= Beginning of Section =

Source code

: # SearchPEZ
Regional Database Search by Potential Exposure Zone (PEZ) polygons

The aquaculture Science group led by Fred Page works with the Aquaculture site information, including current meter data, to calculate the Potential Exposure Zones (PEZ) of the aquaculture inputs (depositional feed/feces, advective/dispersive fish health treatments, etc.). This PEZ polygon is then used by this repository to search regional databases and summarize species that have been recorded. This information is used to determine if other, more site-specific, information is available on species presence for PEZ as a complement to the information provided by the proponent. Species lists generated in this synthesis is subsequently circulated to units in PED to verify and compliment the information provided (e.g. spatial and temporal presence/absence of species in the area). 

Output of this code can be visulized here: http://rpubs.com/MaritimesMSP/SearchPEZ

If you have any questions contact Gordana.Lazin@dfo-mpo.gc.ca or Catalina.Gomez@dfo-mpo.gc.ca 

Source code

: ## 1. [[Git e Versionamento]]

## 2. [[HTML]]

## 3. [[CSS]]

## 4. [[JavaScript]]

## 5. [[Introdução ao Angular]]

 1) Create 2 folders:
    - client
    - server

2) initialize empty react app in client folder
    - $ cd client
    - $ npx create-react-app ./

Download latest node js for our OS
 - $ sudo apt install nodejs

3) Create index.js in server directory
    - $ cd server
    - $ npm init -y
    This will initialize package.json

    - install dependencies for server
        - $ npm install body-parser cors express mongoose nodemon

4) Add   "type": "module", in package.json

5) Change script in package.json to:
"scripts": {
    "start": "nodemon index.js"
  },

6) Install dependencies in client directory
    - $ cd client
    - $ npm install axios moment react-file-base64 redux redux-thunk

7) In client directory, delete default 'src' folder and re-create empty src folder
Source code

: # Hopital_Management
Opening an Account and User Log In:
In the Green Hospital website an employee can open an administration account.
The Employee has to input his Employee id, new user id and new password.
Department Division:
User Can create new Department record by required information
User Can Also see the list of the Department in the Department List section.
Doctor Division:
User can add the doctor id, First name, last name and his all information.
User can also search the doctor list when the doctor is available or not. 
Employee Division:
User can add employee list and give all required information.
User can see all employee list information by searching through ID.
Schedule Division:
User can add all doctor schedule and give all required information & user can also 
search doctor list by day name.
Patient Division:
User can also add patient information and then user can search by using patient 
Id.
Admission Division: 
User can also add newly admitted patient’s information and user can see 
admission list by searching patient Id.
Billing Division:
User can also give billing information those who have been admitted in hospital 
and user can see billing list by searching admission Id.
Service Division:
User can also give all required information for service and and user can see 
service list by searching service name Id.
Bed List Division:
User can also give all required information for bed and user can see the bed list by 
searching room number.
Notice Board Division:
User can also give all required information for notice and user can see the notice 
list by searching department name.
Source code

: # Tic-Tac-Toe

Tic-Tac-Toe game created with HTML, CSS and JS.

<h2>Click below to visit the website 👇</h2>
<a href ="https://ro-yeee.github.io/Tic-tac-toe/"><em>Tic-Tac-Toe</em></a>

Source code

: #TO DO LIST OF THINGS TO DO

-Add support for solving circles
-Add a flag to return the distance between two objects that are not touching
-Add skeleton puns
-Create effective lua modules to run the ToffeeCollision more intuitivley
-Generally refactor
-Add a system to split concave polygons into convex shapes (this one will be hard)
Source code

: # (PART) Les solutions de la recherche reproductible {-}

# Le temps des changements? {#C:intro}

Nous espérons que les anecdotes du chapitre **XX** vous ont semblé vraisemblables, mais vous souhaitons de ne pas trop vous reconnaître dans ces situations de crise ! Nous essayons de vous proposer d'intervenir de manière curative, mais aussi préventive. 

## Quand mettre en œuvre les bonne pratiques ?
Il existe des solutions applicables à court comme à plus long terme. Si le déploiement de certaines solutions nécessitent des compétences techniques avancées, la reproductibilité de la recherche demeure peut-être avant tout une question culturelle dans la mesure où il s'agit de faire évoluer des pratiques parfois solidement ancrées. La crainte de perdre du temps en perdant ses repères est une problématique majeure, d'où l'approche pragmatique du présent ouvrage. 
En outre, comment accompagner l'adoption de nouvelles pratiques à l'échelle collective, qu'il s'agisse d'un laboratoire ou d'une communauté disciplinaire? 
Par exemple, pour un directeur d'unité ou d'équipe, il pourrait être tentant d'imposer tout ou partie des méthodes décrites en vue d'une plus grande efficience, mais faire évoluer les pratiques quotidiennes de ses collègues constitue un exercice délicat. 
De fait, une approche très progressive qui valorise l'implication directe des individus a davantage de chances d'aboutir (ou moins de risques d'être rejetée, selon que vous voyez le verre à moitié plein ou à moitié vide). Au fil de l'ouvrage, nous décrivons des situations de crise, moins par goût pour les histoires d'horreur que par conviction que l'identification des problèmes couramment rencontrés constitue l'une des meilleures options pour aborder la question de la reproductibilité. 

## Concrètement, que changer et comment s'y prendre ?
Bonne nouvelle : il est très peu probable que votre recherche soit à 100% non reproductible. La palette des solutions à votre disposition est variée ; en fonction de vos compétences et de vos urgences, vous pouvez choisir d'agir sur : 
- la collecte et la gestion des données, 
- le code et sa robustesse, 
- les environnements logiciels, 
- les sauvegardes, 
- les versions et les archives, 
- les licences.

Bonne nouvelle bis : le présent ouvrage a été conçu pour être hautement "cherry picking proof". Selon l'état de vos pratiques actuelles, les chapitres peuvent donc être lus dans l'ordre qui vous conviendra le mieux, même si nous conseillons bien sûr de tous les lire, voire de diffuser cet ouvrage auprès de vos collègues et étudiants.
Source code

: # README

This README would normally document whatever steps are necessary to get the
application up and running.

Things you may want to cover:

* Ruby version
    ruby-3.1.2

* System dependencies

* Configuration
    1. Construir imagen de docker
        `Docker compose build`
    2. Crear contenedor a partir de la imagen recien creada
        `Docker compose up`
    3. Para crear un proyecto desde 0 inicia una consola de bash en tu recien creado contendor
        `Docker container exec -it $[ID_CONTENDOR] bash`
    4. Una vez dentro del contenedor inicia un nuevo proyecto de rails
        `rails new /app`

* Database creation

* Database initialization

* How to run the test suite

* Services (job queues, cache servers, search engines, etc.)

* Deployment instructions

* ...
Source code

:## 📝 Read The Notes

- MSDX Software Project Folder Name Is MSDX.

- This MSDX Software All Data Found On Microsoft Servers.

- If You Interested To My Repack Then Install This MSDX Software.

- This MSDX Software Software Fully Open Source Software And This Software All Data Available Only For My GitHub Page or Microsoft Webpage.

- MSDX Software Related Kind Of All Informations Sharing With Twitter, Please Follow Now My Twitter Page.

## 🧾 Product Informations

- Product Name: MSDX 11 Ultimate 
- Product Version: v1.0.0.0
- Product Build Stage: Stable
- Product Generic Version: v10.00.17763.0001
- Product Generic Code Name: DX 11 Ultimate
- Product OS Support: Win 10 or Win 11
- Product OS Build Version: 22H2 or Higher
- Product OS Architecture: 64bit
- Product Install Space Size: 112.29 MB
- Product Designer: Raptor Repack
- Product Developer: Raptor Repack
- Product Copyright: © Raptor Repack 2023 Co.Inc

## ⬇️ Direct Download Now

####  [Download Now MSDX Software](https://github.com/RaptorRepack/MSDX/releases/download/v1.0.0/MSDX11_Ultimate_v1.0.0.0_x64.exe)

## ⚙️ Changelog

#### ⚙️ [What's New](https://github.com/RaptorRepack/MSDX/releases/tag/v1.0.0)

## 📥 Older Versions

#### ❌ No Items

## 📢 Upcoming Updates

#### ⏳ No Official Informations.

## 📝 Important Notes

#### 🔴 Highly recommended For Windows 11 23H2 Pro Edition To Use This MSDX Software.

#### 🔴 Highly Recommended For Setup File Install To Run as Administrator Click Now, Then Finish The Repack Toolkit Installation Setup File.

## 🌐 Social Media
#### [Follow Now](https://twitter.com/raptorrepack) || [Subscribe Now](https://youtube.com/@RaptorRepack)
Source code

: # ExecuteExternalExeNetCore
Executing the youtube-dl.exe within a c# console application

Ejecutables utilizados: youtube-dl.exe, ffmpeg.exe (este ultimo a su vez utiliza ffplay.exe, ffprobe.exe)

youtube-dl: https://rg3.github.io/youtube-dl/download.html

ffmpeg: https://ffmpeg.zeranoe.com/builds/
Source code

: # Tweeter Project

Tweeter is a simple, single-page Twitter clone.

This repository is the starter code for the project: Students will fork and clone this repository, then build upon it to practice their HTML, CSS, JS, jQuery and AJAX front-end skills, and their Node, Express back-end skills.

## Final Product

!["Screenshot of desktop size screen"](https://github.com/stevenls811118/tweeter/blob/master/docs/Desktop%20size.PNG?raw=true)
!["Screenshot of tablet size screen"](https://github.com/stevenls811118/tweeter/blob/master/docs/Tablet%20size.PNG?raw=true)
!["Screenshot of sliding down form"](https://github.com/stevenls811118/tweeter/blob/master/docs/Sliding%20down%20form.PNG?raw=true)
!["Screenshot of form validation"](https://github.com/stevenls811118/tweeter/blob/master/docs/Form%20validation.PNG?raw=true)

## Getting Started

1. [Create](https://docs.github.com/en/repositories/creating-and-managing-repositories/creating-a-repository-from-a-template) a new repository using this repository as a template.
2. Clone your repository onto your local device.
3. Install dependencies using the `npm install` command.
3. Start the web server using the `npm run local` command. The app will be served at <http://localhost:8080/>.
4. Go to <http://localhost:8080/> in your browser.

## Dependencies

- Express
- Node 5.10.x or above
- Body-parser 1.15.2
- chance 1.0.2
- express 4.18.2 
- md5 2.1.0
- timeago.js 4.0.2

= End of Section =

EXERCISE GOAL ▸ Reproduce the material from the line containing "## 📥 Older Versions" down to the line containing "## Final Product", both included, substituting "Chirper" for every occurrence of "Tweeter" and leaving everything else unchanged.

RESULT OF THE TASK ▸
## 📥 Older Versions

#### ❌ No Items

## 📢 Upcoming Updates

#### ⏳ No Official Informations.

## 📝 Important Notes

#### 🔴 Highly recommended For Windows 11 23H2 Pro Edition To Use This MSDX Software.

#### 🔴 Highly Recommended For Setup File Install To Run as Administrator Click Now, Then Finish The Repack Toolkit Installation Setup File.

## 🌐 Social Media
#### [Follow Now](https://twitter.com/raptorrepack) || [Subscribe Now](https://youtube.com/@RaptorRepack)
Source code

: # ExecuteExternalExeNetCore
Executing the youtube-dl.exe within a c# console application

Ejecutables utilizados: youtube-dl.exe, ffmpeg.exe (este ultimo a su vez utiliza ffplay.exe, ffprobe.exe)

youtube-dl: https://rg3.github.io/youtube-dl/download.html

ffmpeg: https://ffmpeg.zeranoe.com/builds/
Source code

: # Chirper Project

Chirper is a simple, single-page Twitter clone.

This repository is the starter code for the project: Students will fork and clone this repository, then build upon it to practice their HTML, CSS, JS, jQuery and AJAX front-end skills, and their Node, Express back-end skills.

## Final Product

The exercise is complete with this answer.